● **EXERCISE INPUTS**
--------------------------------
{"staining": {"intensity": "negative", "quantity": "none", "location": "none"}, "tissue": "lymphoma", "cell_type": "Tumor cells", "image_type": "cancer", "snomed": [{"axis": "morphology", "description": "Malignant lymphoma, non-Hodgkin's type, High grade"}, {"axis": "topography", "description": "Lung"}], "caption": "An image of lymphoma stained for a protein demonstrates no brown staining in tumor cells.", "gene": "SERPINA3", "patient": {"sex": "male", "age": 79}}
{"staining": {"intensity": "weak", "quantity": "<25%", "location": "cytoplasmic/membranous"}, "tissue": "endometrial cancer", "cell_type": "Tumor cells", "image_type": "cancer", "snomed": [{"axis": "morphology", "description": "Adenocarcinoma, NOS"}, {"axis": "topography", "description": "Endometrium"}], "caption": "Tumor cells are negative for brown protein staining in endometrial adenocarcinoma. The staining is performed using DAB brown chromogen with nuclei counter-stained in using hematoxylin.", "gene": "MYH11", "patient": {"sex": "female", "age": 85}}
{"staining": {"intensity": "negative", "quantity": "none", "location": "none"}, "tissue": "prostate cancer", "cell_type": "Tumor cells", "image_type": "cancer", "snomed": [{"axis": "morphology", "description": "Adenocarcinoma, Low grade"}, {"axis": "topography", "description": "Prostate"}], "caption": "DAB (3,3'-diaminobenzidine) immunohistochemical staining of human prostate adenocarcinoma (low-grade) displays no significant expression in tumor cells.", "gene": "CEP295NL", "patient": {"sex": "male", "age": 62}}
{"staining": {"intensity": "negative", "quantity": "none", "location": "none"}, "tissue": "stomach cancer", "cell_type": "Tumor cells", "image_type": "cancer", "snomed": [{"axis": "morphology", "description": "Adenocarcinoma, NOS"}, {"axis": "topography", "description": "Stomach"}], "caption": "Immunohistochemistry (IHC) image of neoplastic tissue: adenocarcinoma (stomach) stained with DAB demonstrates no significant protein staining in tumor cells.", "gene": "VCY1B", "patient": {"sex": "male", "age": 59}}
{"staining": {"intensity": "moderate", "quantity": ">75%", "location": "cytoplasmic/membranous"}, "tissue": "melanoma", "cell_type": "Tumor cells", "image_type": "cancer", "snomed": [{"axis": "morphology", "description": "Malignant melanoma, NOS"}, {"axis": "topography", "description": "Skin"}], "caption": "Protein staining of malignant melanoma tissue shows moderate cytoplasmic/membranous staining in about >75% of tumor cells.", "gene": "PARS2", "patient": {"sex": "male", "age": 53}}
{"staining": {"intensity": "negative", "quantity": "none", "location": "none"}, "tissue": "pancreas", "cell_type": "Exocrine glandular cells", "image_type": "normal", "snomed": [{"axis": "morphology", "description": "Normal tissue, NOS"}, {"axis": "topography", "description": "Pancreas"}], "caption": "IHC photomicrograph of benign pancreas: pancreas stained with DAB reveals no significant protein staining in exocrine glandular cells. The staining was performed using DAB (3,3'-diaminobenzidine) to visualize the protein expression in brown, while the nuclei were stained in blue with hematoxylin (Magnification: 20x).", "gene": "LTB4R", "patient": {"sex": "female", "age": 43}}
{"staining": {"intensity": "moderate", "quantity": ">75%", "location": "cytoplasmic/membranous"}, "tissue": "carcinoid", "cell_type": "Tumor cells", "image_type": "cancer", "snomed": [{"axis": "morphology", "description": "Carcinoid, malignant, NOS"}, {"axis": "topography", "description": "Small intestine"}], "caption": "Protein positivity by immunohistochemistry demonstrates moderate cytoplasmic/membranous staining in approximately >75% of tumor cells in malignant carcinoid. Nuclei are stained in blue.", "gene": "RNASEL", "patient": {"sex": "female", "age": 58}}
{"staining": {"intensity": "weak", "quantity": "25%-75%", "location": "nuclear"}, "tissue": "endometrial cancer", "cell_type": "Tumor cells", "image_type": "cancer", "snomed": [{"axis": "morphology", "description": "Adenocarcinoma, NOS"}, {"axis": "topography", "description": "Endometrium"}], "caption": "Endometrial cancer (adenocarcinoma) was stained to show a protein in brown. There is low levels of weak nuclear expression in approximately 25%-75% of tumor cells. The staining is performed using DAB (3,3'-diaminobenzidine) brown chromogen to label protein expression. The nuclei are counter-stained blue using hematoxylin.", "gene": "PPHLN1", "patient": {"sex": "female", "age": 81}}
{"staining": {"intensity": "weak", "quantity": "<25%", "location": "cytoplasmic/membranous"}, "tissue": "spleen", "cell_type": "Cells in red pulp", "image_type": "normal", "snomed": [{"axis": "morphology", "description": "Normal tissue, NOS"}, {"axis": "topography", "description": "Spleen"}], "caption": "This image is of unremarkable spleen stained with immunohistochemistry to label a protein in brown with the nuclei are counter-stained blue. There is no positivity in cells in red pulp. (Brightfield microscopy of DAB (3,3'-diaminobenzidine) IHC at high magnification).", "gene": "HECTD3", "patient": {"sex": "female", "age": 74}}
--------------------------------
● **YOUR TASK**
From the first line to the last, write out the data exactly.

● **TASK ANSWER**
{"staining": {"intensity": "negative", "quantity": "none", "location": "none"}, "tissue": "lymphoma", "cell_type": "Tumor cells", "image_type": "cancer", "snomed": [{"axis": "morphology", "description": "Malignant lymphoma, non-Hodgkin's type, High grade"}, {"axis": "topography", "description": "Lung"}], "caption": "An image of lymphoma stained for a protein demonstrates no brown staining in tumor cells.", "gene": "SERPINA3", "patient": {"sex": "male", "age": 79}}
{"staining": {"intensity": "weak", "quantity": "<25%", "location": "cytoplasmic/membranous"}, "tissue": "endometrial cancer", "cell_type": "Tumor cells", "image_type": "cancer", "snomed": [{"axis": "morphology", "description": "Adenocarcinoma, NOS"}, {"axis": "topography", "description": "Endometrium"}], "caption": "Tumor cells are negative for brown protein staining in endometrial adenocarcinoma. The staining is performed using DAB brown chromogen with nuclei counter-stained in using hematoxylin.", "gene": "MYH11", "patient": {"sex": "female", "age": 85}}
{"staining": {"intensity": "negative", "quantity": "none", "location": "none"}, "tissue": "prostate cancer", "cell_type": "Tumor cells", "image_type": "cancer", "snomed": [{"axis": "morphology", "description": "Adenocarcinoma, Low grade"}, {"axis": "topography", "description": "Prostate"}], "caption": "DAB (3,3'-diaminobenzidine) immunohistochemical staining of human prostate adenocarcinoma (low-grade) displays no significant expression in tumor cells.", "gene": "CEP295NL", "patient": {"sex": "male", "age": 62}}
{"staining": {"intensity": "negative", "quantity": "none", "location": "none"}, "tissue": "stomach cancer", "cell_type": "Tumor cells", "image_type": "cancer", "snomed": [{"axis": "morphology", "description": "Adenocarcinoma, NOS"}, {"axis": "topography", "description": "Stomach"}], "caption": "Immunohistochemistry (IHC) image of neoplastic tissue: adenocarcinoma (stomach) stained with DAB demonstrates no significant protein staining in tumor cells.", "gene": "VCY1B", "patient": {"sex": "male", "age": 59}}
{"staining": {"intensity": "moderate", "quantity": ">75%", "location": "cytoplasmic/membranous"}, "tissue": "melanoma", "cell_type": "Tumor cells", "image_type": "cancer", "snomed": [{"axis": "morphology", "description": "Malignant melanoma, NOS"}, {"axis": "topography", "description": "Skin"}], "caption": "Protein staining of malignant melanoma tissue shows moderate cytoplasmic/membranous staining in about >75% of tumor cells.", "gene": "PARS2", "patient": {"sex": "male", "age": 53}}
{"staining": {"intensity": "negative", "quantity": "none", "location": "none"}, "tissue": "pancreas", "cell_type": "Exocrine glandular cells", "image_type": "normal", "snomed": [{"axis": "morphology", "description": "Normal tissue, NOS"}, {"axis": "topography", "description": "Pancreas"}], "caption": "IHC photomicrograph of benign pancreas: pancreas stained with DAB reveals no significant protein staining in exocrine glandular cells. The staining was performed using DAB (3,3'-diaminobenzidine) to visualize the protein expression in brown, while the nuclei were stained in blue with hematoxylin (Magnification: 20x).", "gene": "LTB4R", "patient": {"sex": "female", "age": 43}}
{"staining": {"intensity": "moderate", "quantity": ">75%", "location": "cytoplasmic/membranous"}, "tissue": "carcinoid", "cell_type": "Tumor cells", "image_type": "cancer", "snomed": [{"axis": "morphology", "description": "Carcinoid, malignant, NOS"}, {"axis": "topography", "description": "Small intestine"}], "caption": "Protein positivity by immunohistochemistry demonstrates moderate cytoplasmic/membranous staining in approximately >75% of tumor cells in malignant carcinoid. Nuclei are stained in blue.", "gene": "RNASEL", "patient": {"sex": "female", "age": 58}}
{"staining": {"intensity": "weak", "quantity": "25%-75%", "location": "nuclear"}, "tissue": "endometrial cancer", "cell_type": "Tumor cells", "image_type": "cancer", "snomed": [{"axis": "morphology", "description": "Adenocarcinoma, NOS"}, {"axis": "topography", "description": "Endometrium"}], "caption": "Endometrial cancer (adenocarcinoma) was stained to show a protein in brown. There is low levels of weak nuclear expression in approximately 25%-75% of tumor cells. The staining is performed using DAB (3,3'-diaminobenzidine) brown chromogen to label protein expression. The nuclei are counter-stained blue using hematoxylin.", "gene": "PPHLN1", "patient": {"sex": "female", "age": 81}}
{"staining": {"intensity": "weak", "quantity": "<25%", "location": "cytoplasmic/membranous"}, "tissue": "spleen", "cell_type": "Cells in red pulp", "image_type": "normal", "snomed": [{"axis": "morphology", "description": "Normal tissue, NOS"}, {"axis": "topography", "description": "Spleen"}], "caption": "This image is of unremarkable spleen stained with immunohistochemistry to label a protein in brown with the nuclei are counter-stained blue. There is no positivity in cells in red pulp. (Brightfield microscopy of DAB (3,3'-diaminobenzidine) IHC at high magnification).", "gene": "HECTD3", "patient": {"sex": "female", "age": 74}}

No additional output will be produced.